Enquanto Carolina enfrentava a tarefa de proteger sua filha e lidar com a revelação da armação, Lucas mergulhava em um cenário desconhecido, enfrentando a justiça com a esperança de provar sua inocência. O destino de todos estava interligado, e a verdade, mesmo obscurecida pelas artimanhas de Isabela, estava prestes a emergir, trazendo consigo a possibilidade a inevitabilidade de uma queda irreversível.
Assim que chegou na empresa, Lucas foi avisado que seria afastado de suas funções até que todo o processo acabasse. Desesperado, ele foi à procura de Isabela, que estava satisfeita em sua sala. Adentrou furioso enquanto ela mantinha um sorriso impecável em seu rosto.
"Isabela, por que está fazendo isso comigo? Eu te amo e estou disposto a tudo por você."
"Ah, Lucas, como você foi inocente. Acha mesmo que eu, novinha toda linda, ia mesmo me apaixonar por você? Se enxerga, seu idiota. Eu só queria o dinheiro e nada mais."
"E cadê o dinheiro, Isabela? Esse dinheiro tem que ser devolvido para a empresa."
"Quem desviou foi você, e não eu. Agora devolver aí já é outra conversa."
"Lucas, eu não tenho nada a ver com seus problemas. Eu quero que você me esqueça e se vire com seus problemas."
Nervoso com as palavras de Isabela, Lucas partiu para cima dela, fazendo-a gritar e chamar a atenção de todos na empresa. Rapidamente, colegas entraram às pressas na sala de Isabela e encontraram Lucas em cima dela, complicando ainda mais sua situação. Ele foi puxado para fora da sala por alguns companheiros de trabalho que o olhavam com olhar de desprezo.
Assim que se soltou, Lucas quis fugir, sumir, se isolar. Correu para o terraço do prédio, precisando pensar em tudo que estava acontecendo. Seu desejo o levou ao fundo do poço, e agora ele tinha que enfrentar tudo isso.
Lucas sacou seu telefone e discou o número de Carolina, a pessoa que ele tinha machucado tanto, mas que ele sabia que nunca viraria as costas para ele.
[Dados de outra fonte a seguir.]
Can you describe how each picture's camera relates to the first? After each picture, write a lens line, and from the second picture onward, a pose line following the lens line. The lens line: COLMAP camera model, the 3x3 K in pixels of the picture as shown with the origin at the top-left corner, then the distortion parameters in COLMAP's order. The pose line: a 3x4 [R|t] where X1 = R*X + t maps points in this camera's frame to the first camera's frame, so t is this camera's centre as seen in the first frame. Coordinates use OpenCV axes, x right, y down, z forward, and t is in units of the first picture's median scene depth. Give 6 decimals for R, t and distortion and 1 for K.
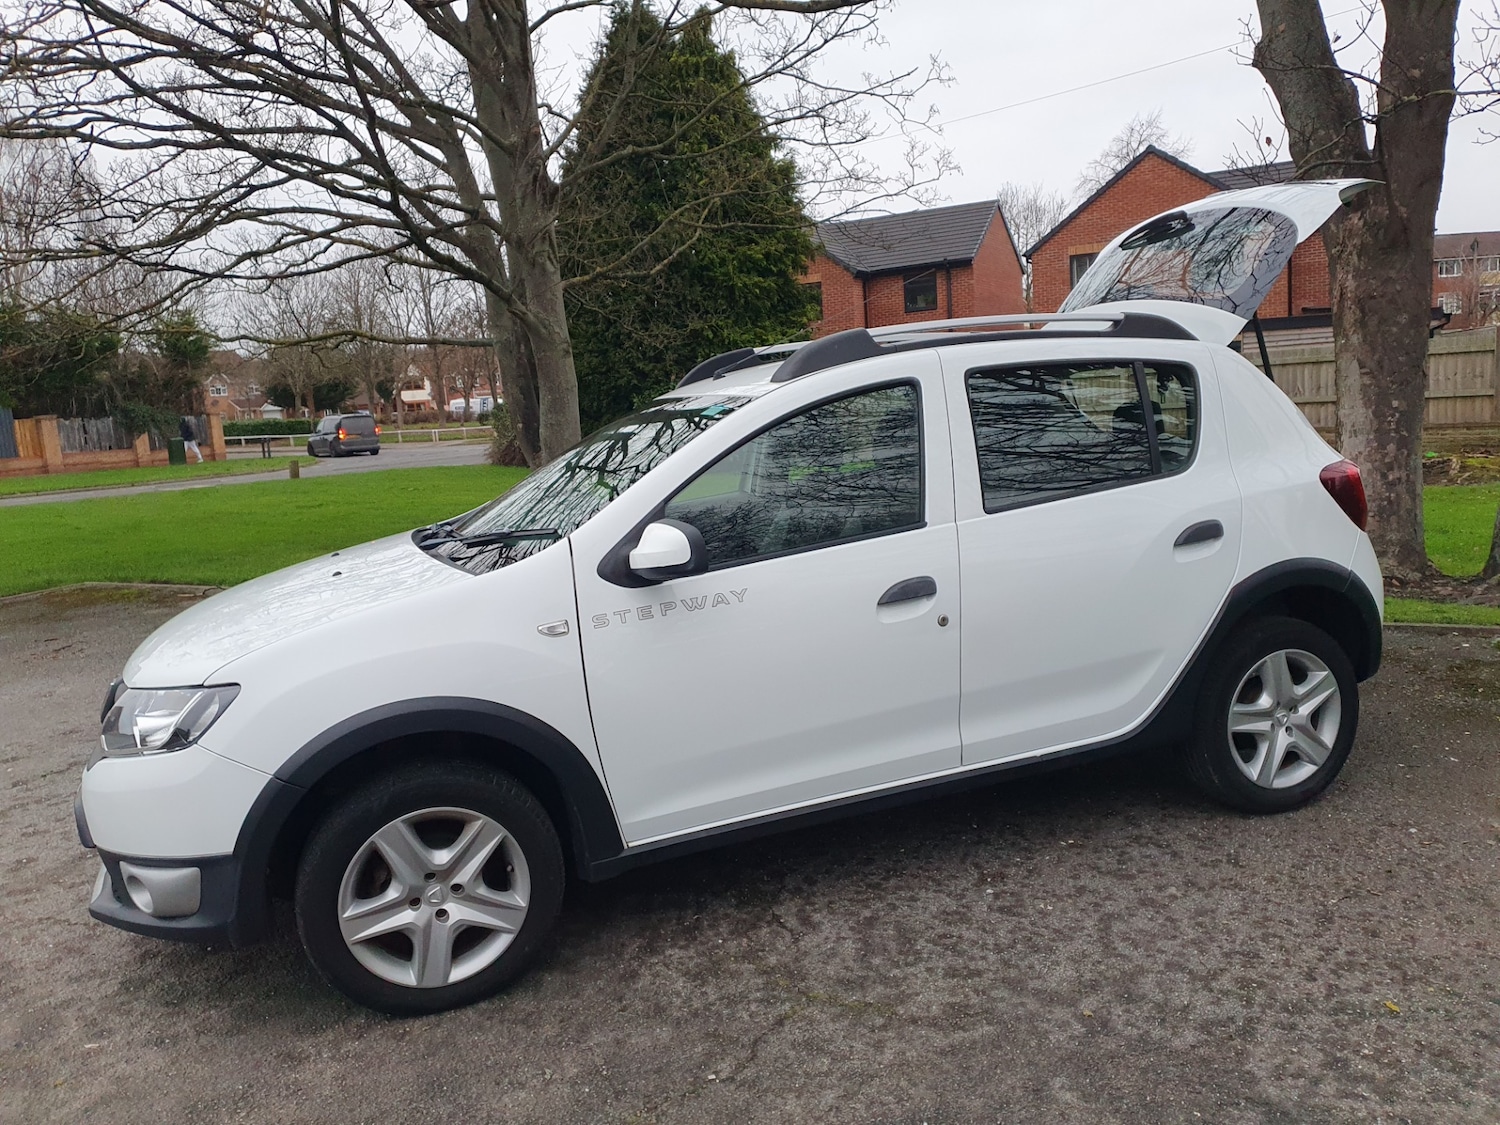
lens RADIAL K [[1146.2, 0, 742.1], [0, 1146.2, 555.9], [0, 0, 1]] dist [0.016659, -0.002239]
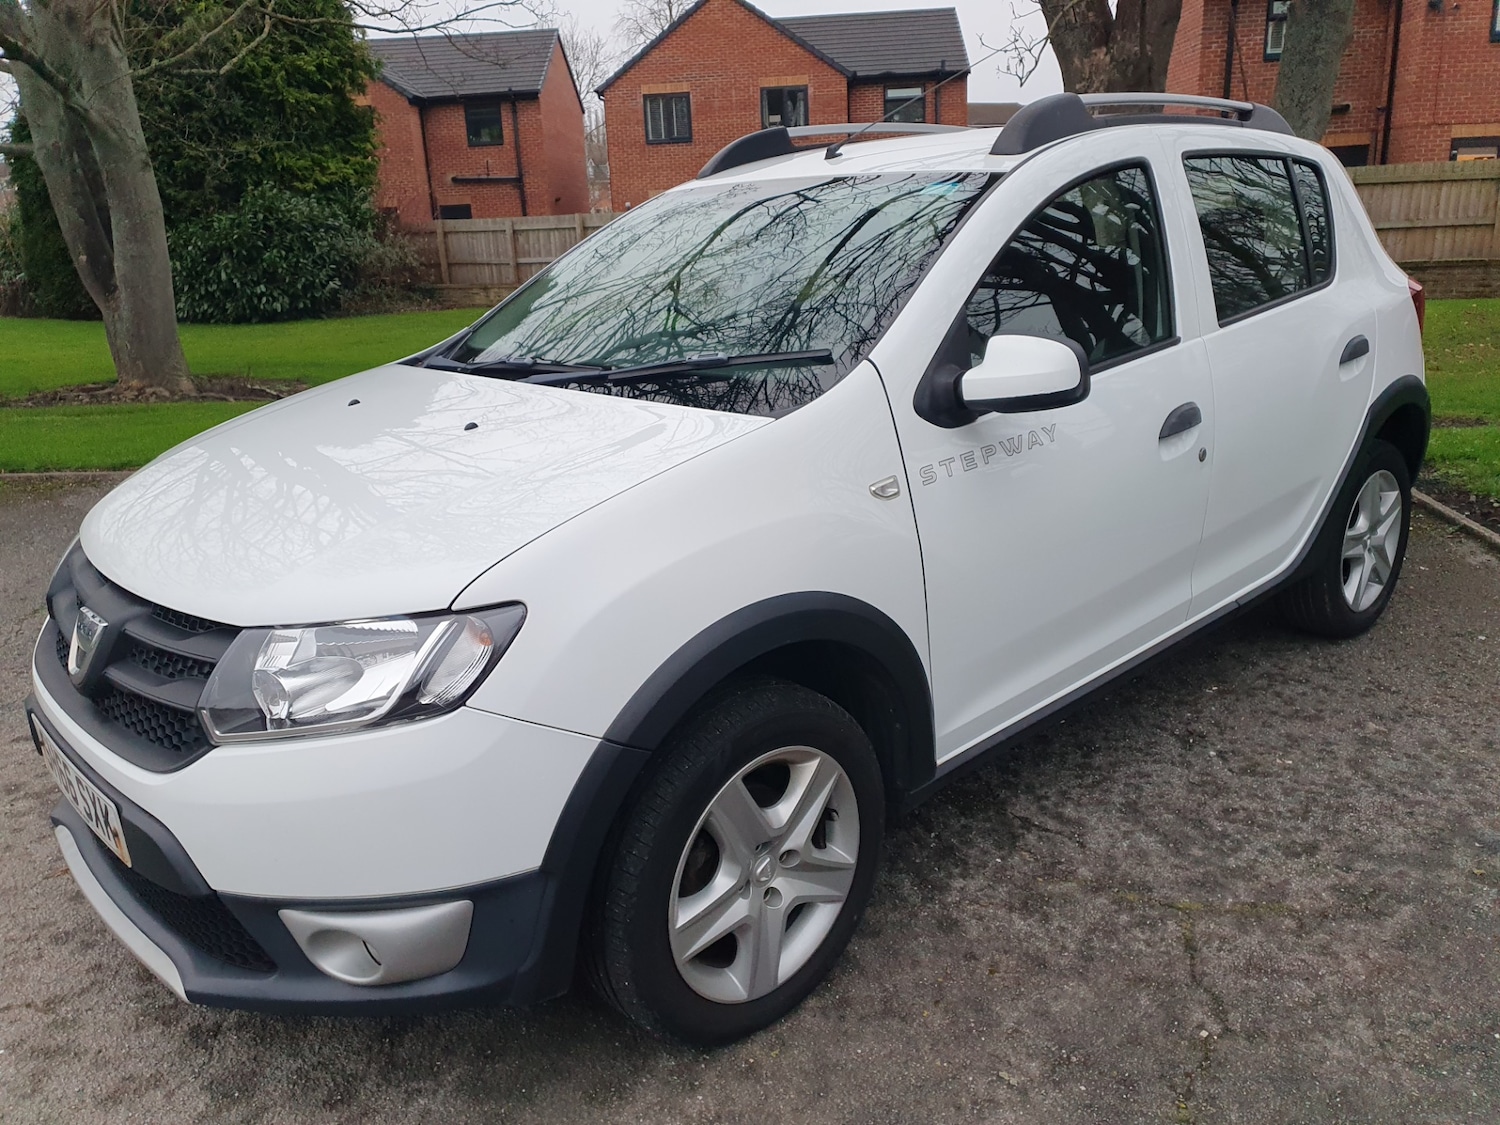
lens RADIAL K [[1158.4, 0, 725.1], [0, 1158.4, 562.0], [0, 0, 1]] dist [0.004721, 0.009968]
pose [[0.926404, -0.080070, 0.367920, -0.425324], [0.032472, 0.990477, 0.133795, 0.008377], [-0.375129, -0.112001, 0.920181, 0.298459]]
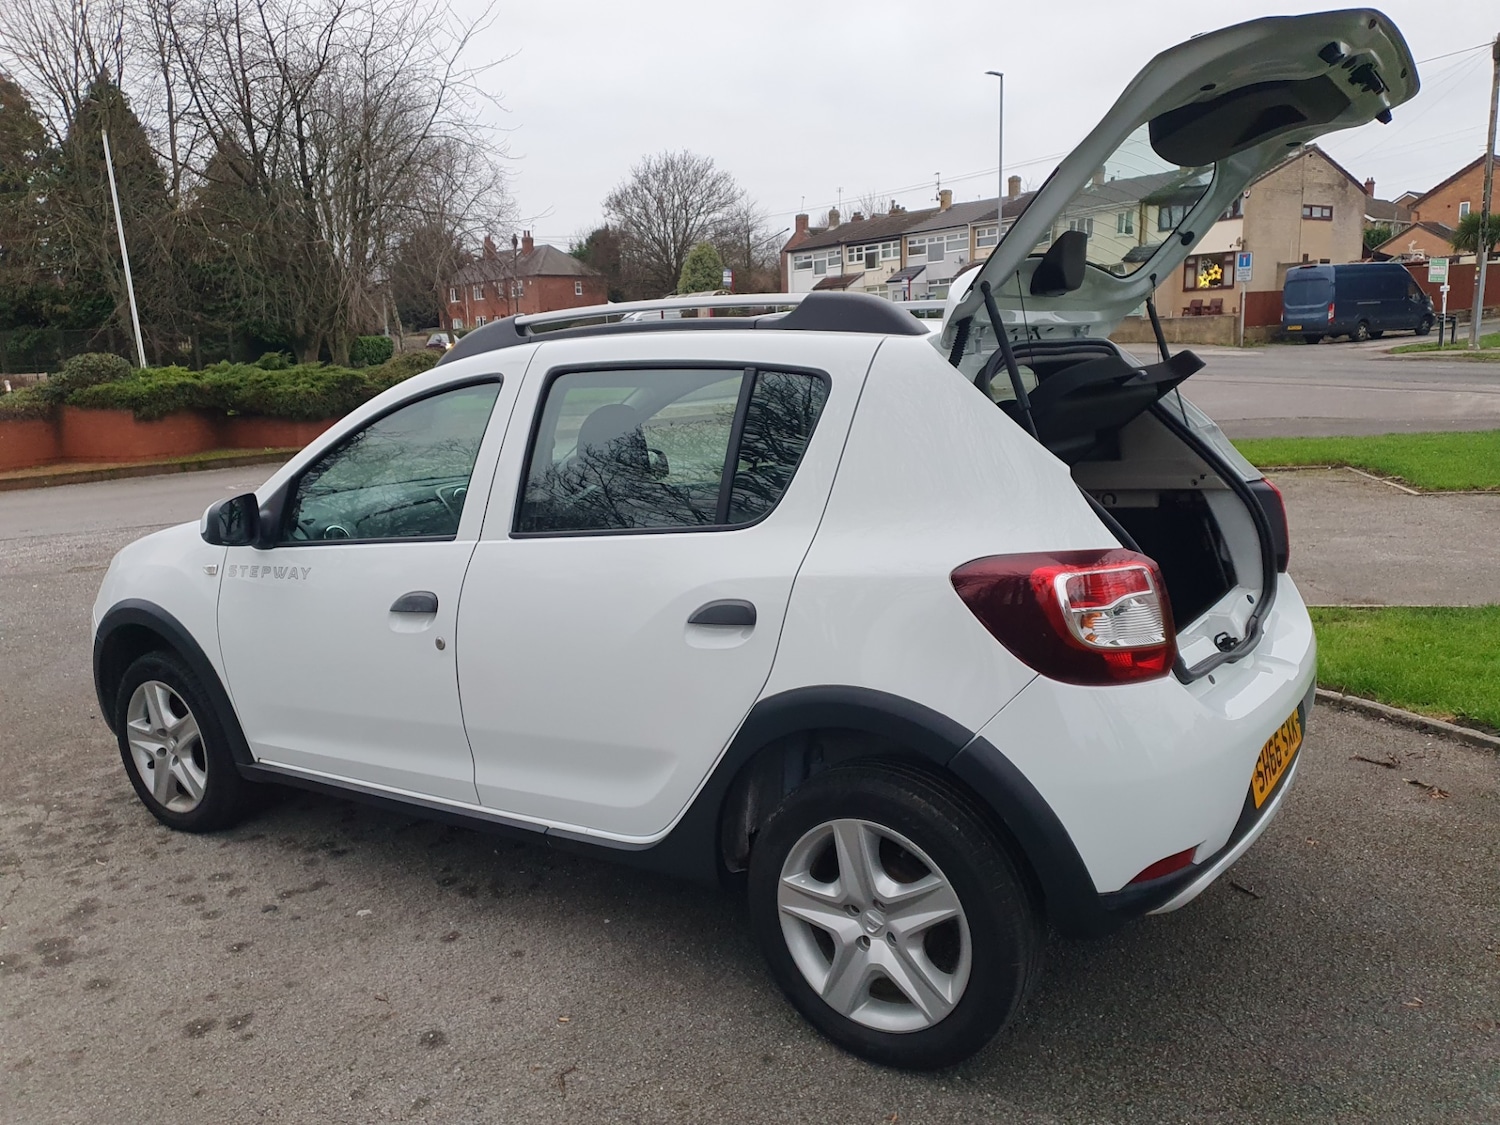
lens RADIAL K [[1141.1, 0, 754.7], [0, 1141.1, 562.0], [0, 0, 1]] dist [0.012205, 0.002821]
pose [[0.597752, 0.177754, -0.781726, 0.931709], [-0.114474, 0.984042, 0.136225, -0.146129], [0.793466, 0.008059, 0.608561, 0.572815]]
Enquanto falava com Carolina, alguém surgiu por trás dele e ficou ouvindo sua conversa. Quando ele se virou, tomou um grande susto.
"O que você está fazendo aqui?"
"Você achou mesmo que eu ia deixar você escapar!"
Lucas se virou, indo até a beira do prédio. Estava desolado, e antes que pudesse fazer qualquer coisa, sentiu seu corpo ser empurrado e cair logo em seguida.